Die Alten mehr arbeiten lassen

Die demographische Frage hat mich ja hier schon seit einiger Zeit beschäftigt. Sehr lakonisch nennt Demographie-Forscher James Vaupel im Interview mit der Zeit einige Maßnahmen beim Namen, auf die wir uns wohl werden einstellen müssen. Vor allem: Länger arbeiten – wie der Papst. Aus dessen Lebensplan vom Ruhestand in Bayern wurde bekanntlich nichts. Was wird sein, wenn ich dereinst in seinem Alter bin?

Vaupel: Langes Leben ist eine Errungenschaft der modernen Zivilisation, ein enormes Geschenk für die Menschen, die erleben, wie ihre Kinder heiraten, ihre Enkelkinder aufwachsen. Das ist die individuelle Seite der Geschichte. Von der gesellschaftlichen Seite gesehen, ist es völlig klar, dass es deswegen Reformen und Veränderungen geben muss. Die Rentenpolitik muss geändert werden, denn die Leute sollten länger arbeiten. Die Aus- und Fortbildung muss verändert werden, denn ältere Arbeitskräfte müssen neue Fertigkeiten lernen oder einen ganz neuen Beruf.

ZEIT: Das Rentenalter von 65 stammt ja auch aus Zeiten, wo viele Menschen in diesem Alter kaum noch arbeitsfähig waren.

Vaupel: Als Bismarck die Rentenversicherung einführte, mit einer Pensionsgrenze von 70 übrigens, wusste er ganz genau, dass die Lebenserwartung im Deutschen Reich deutlich unter 65 lag.

ZEIT: Die deutsche Bevölkerung vergreist nicht nur, sie schrumpft auch noch.

Vaupel: Eine stärkere Beteiligung der Älteren am Arbeitsleben kann auch bei diesem Problem helfen.
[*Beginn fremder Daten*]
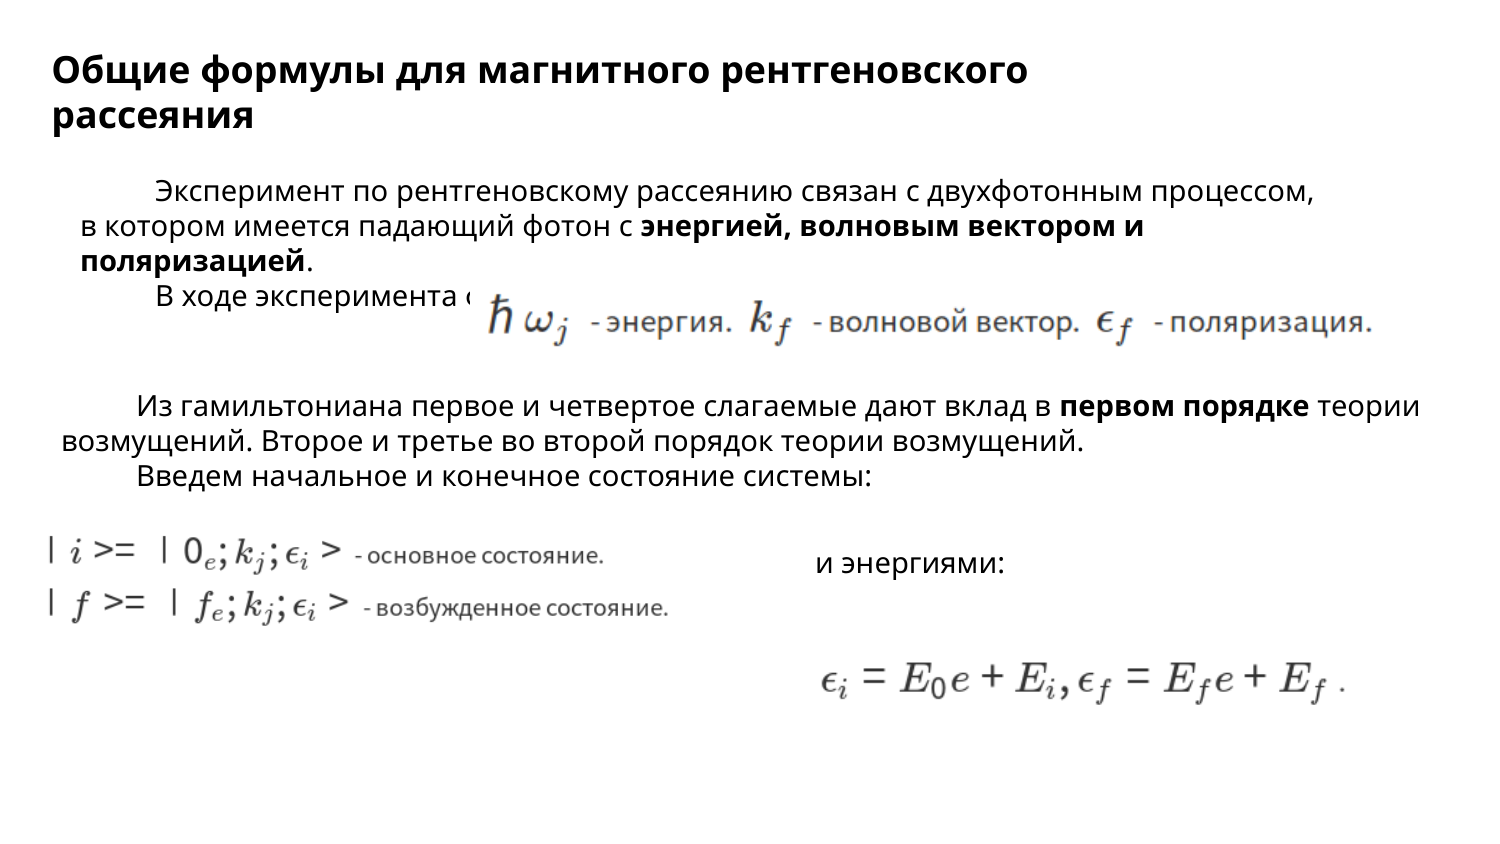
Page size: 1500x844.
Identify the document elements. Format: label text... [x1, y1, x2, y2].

picture [29, 510, 695, 667]
text_box Общие формулы для магнитного рентгеновского рассеяния [36, 30, 1094, 258]
text_box Эксперимент по рентгеновскому рассеянию связан с двухфотонным процессом, в котором имеется падающий фотон с энергией, волновым вектором и поляризацией. В ходе эксперимента фотон аннигилирует вылетает новый фотон. [65, 157, 1337, 332]
picture [470, 274, 1437, 372]
text_box и энергиями: [799, 529, 1307, 614]
text_box Из гамильтониана первое и четвертое слагаемые дают вклад в первом порядке теории возмущений. Второе и третье во второй порядок теории возмущений. Введем начальное и конечное состояние системы: [46, 372, 1454, 565]
picture [799, 625, 1392, 753]
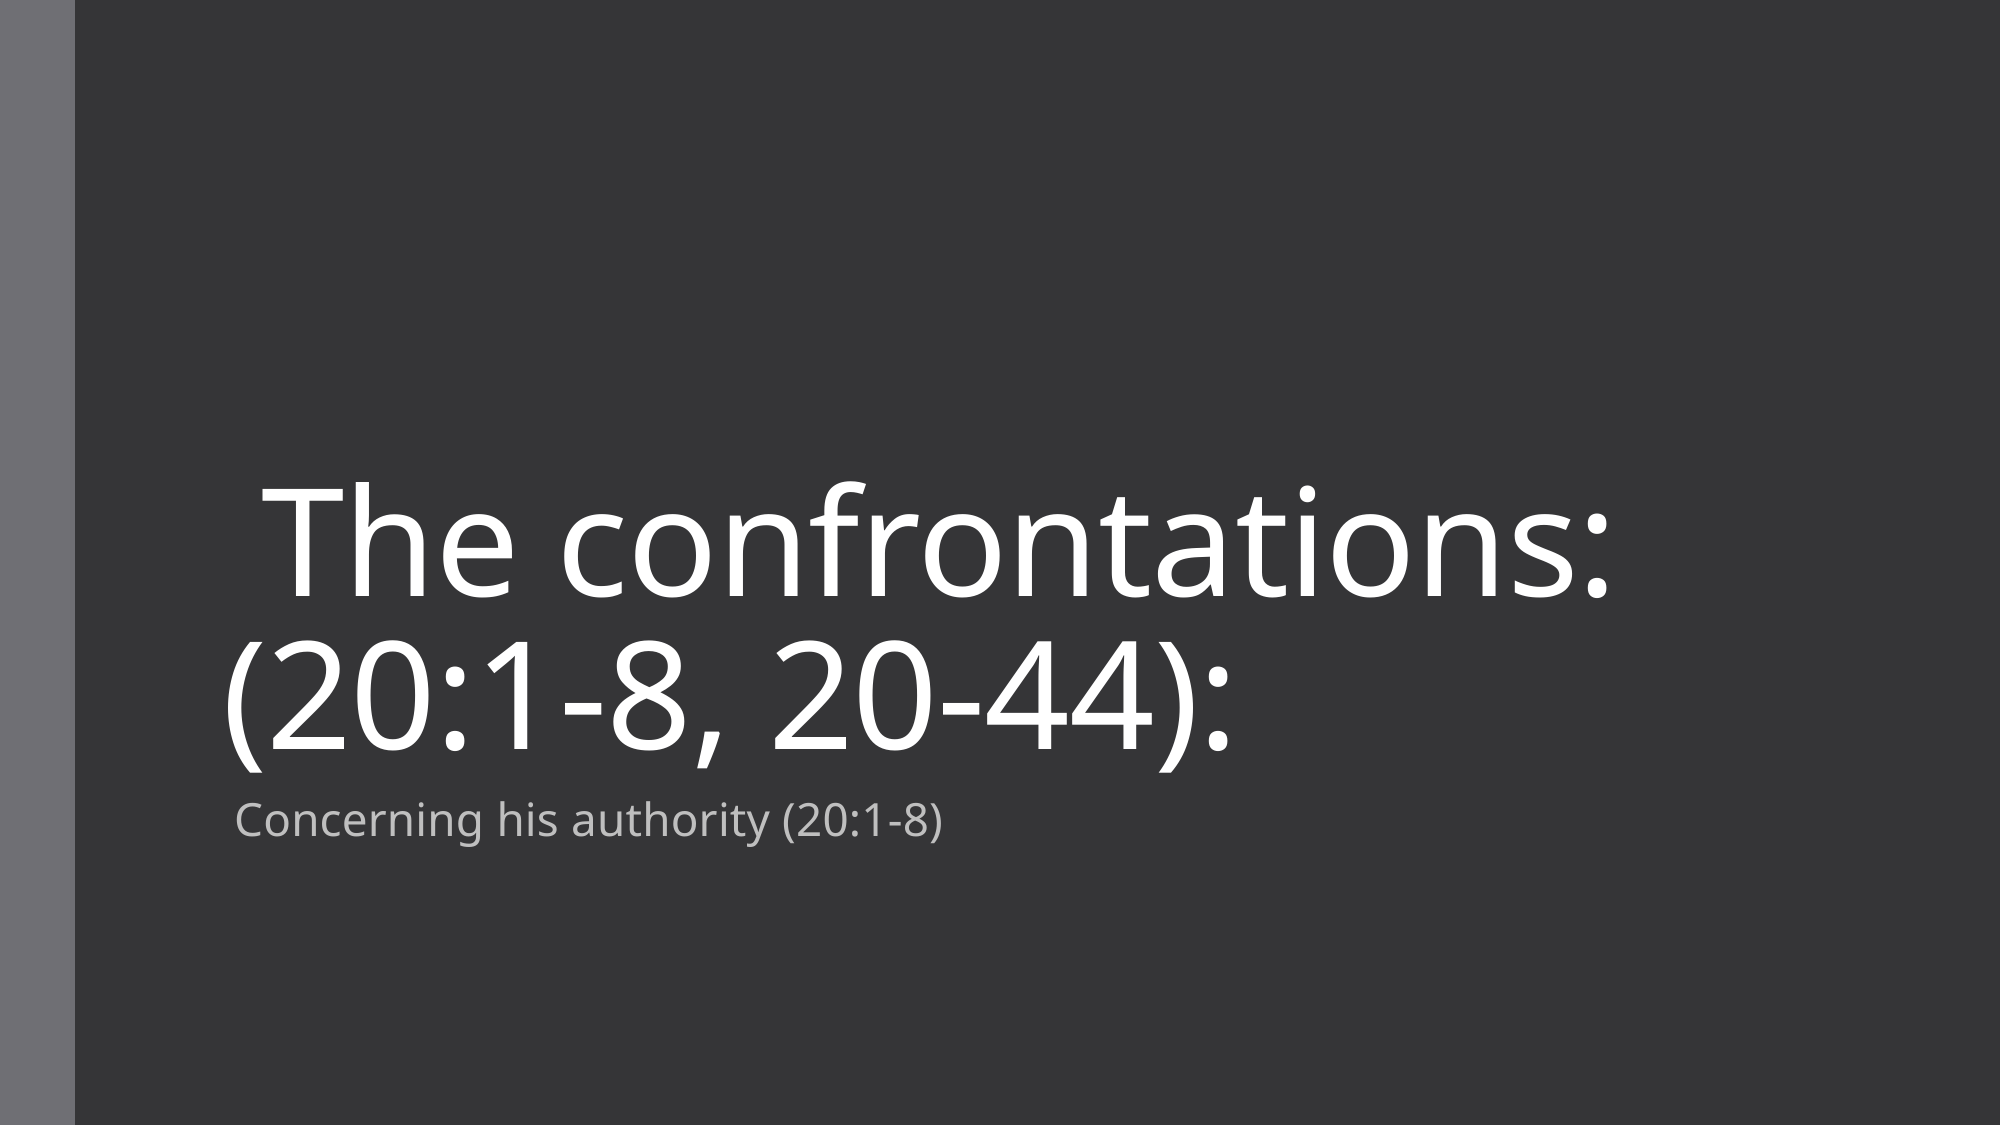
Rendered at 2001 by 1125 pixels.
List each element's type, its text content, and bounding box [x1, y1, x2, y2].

title The confrontations: (20:1-8, 20-44): [206, 124, 1752, 787]
subtitle Concerning his authority (20:1-8) [206, 787, 1752, 1066]
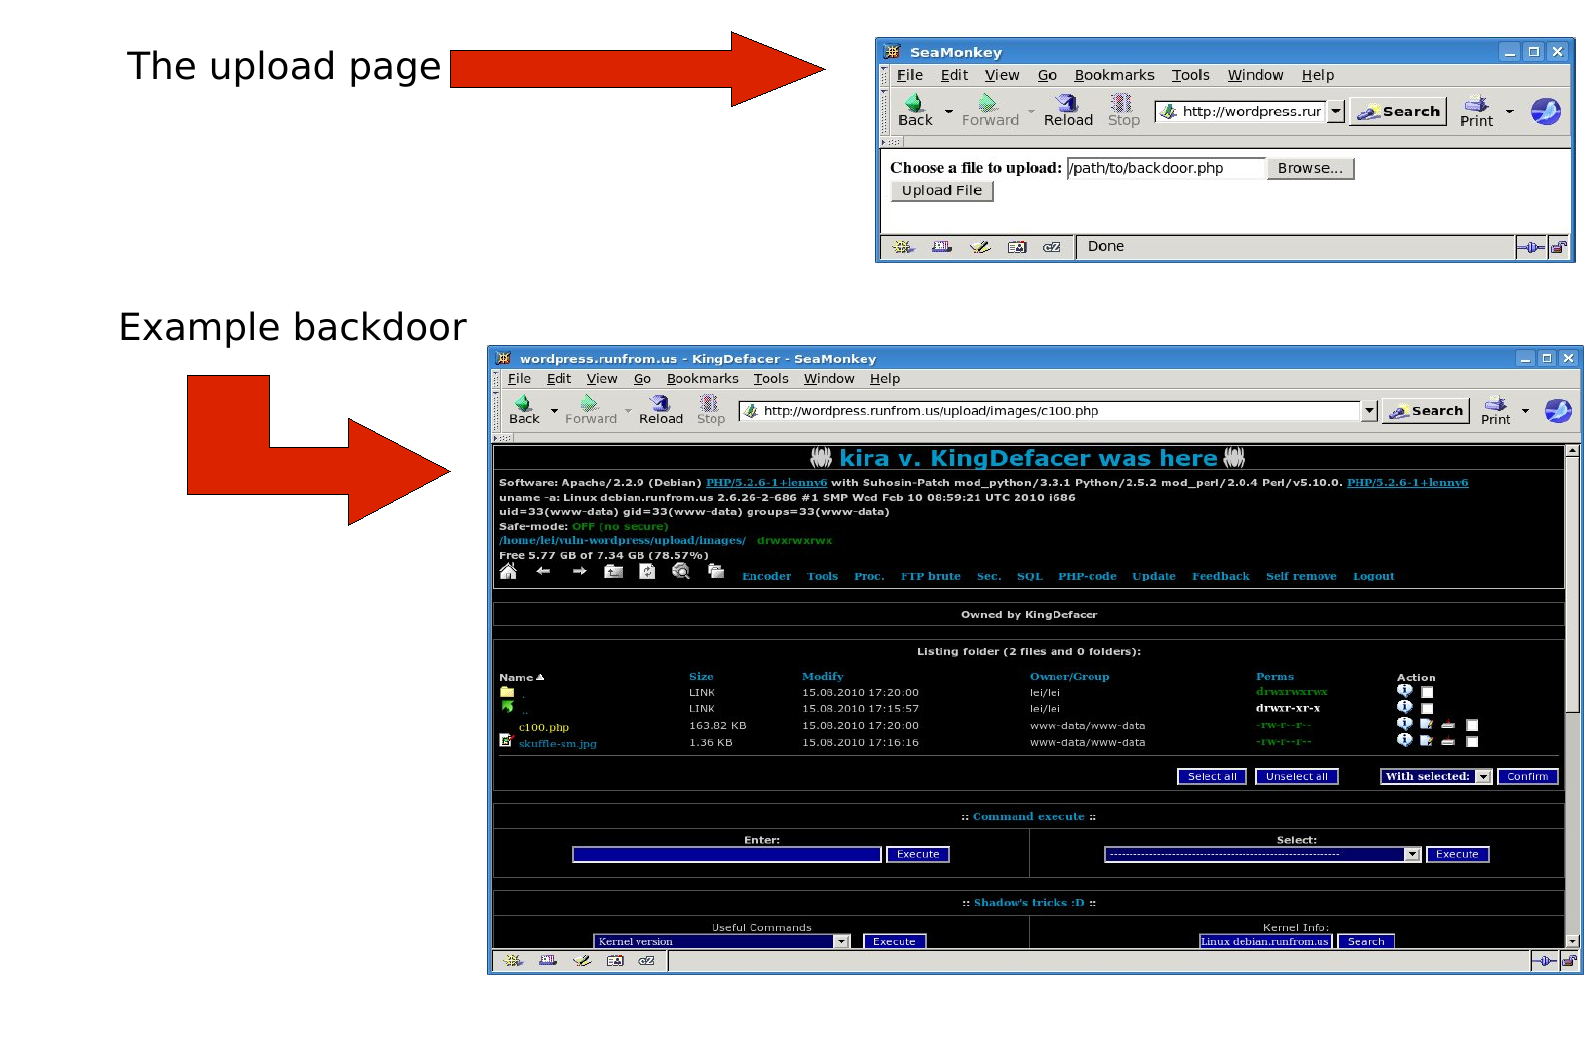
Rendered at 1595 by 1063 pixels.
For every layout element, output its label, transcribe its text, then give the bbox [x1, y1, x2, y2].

picture [487, 345, 1584, 976]
text_box [450, 31, 826, 107]
text_box Example backdoor [103, 298, 482, 357]
text_box [187, 375, 451, 526]
text_box The upload page [112, 37, 458, 96]
picture [875, 37, 1576, 263]
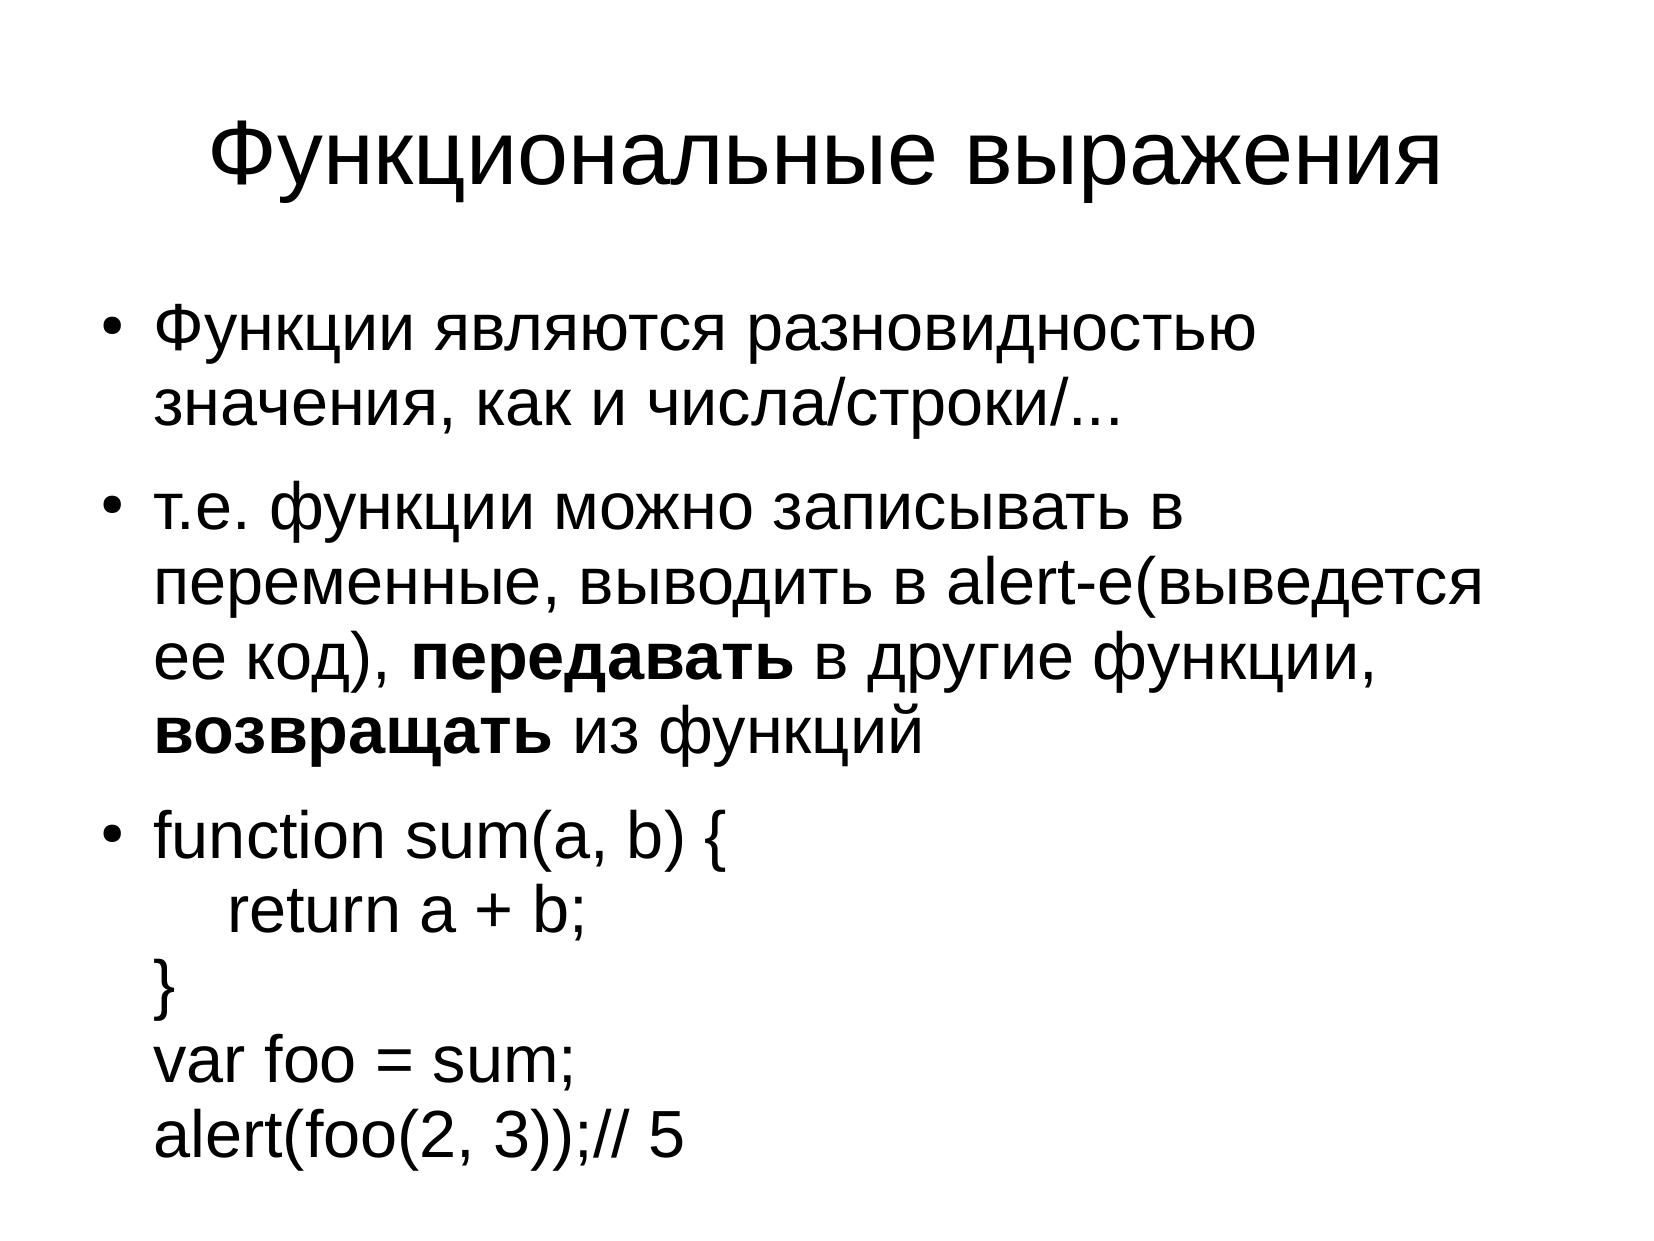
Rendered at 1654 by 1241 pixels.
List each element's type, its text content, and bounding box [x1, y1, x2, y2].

list Функции являются разновидностью значения, как и числа/строки/... т.е. функции можно записывать в переменные, выводить в alert-е(выведется ее код), передавать в другие функции, возвращать из функций function sum(a, b) { return a + b; } var foo = sum; alert(foo(2, 3));// 5 [82, 290, 1571, 1172]
title Функциональные выражения [82, 49, 1571, 257]
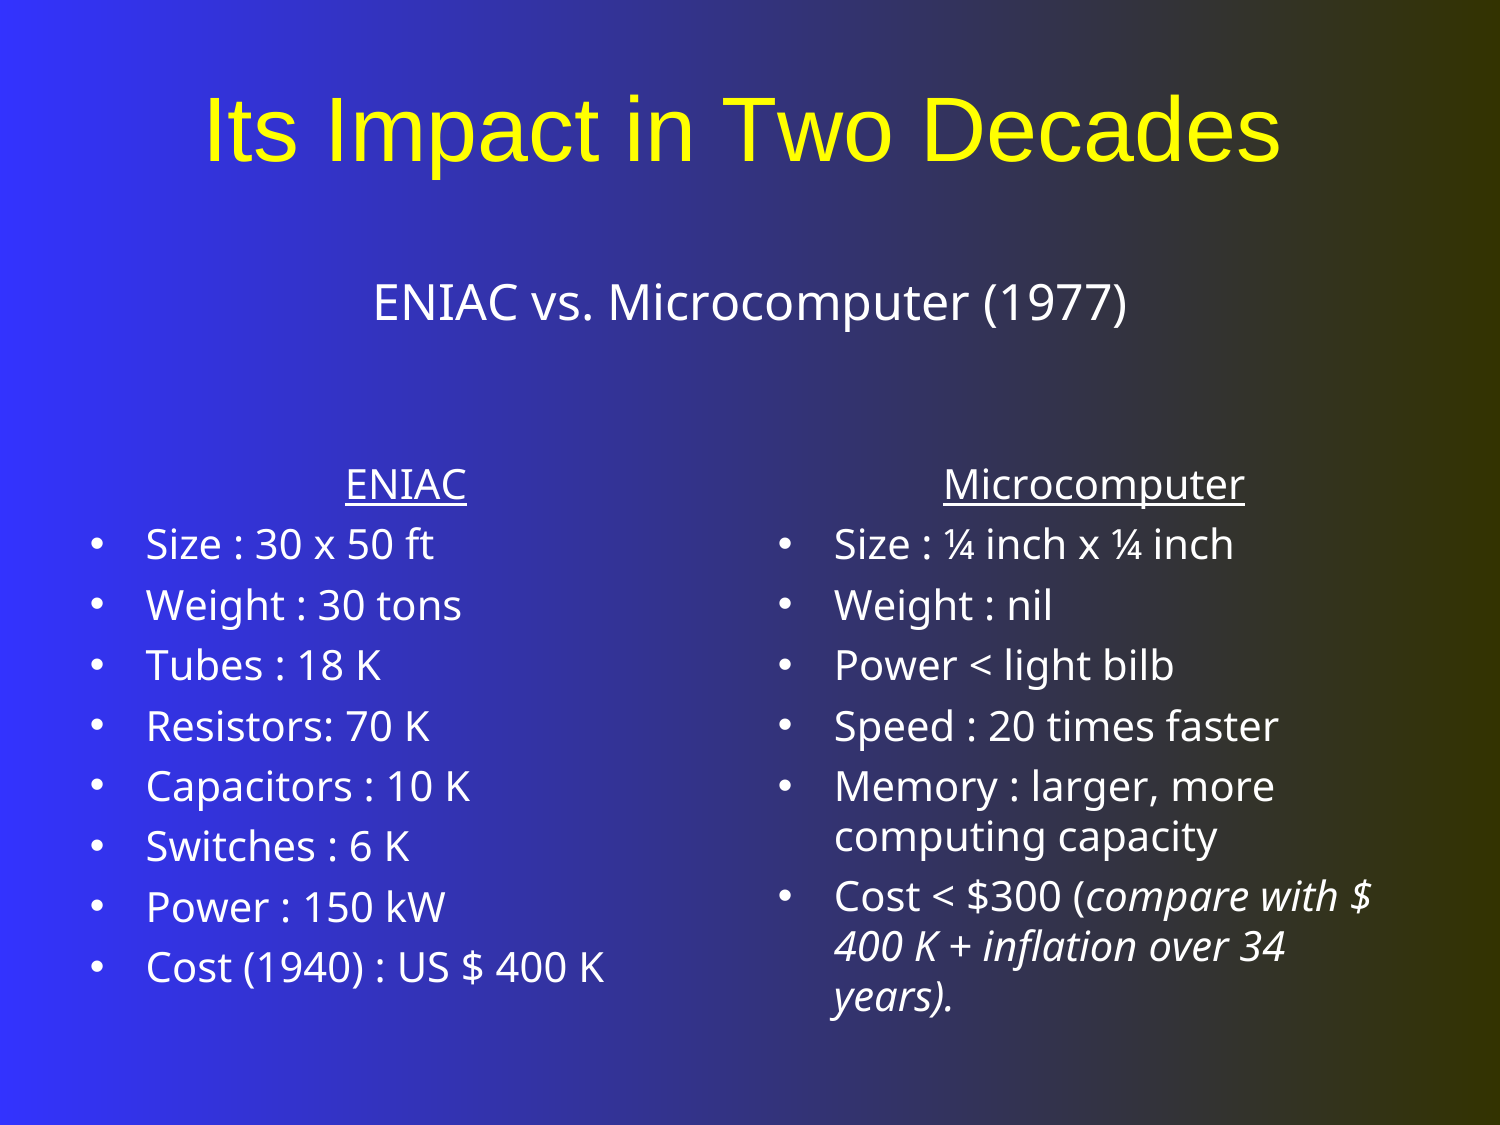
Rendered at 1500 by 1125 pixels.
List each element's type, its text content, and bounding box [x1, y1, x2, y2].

Immigration ist eine Möglichkeit, doch Immigranten sind schwer zu integrieren. Auf lange Sicht ist der empfehlenswerte Weg: mehr Babys. […]

ZEIT: Früher konnten Reiche viele Kinder haben, heute machen Kinder auch wohlhabende Eltern arm.

Vaupel: Das ist das Problem. Kinder sind wertvoll für jede Gesellschaft, die Kosten tragen in Deutschland aber die Eltern.

ZEIT: Was kann die Politik tun?

Vaupel: Ganztagskindergärten und -schulen einrichten zum Beispiel. Im Übrigen ist es doch absurd, dass die Arbeitslast auf die 30- bis 50-Jährigen konzentriert ist. Das sind die Menschen, die Kinder großziehen sollen. Mit 60 hat man viel Zeit, wenn die Kinder erwachsen sind. Reformen am Arbeitsmarkt sollten die Leute im mittleren Alter entlasten und die Alten mehr arbeiten lassen. Die können doch eine Menge. Denken sie an den neuen Papst. Der ist 78!

Gottes CEO

Kirche und Unternehmensberater – zwei Welten treffen aufeinander. Die Betrachtungsweise von Frederick W. Gluck, der lange für die Unternehmensberatung McKinsey gearbeitet hat und nun in der FTD die Kirche als globalen Konzern analysiert, mag ungewohnt sein und in manchen Punkten auch zynisch klingen – aber lässt sie sich völlig von der Hand weisen? Wohl kaum.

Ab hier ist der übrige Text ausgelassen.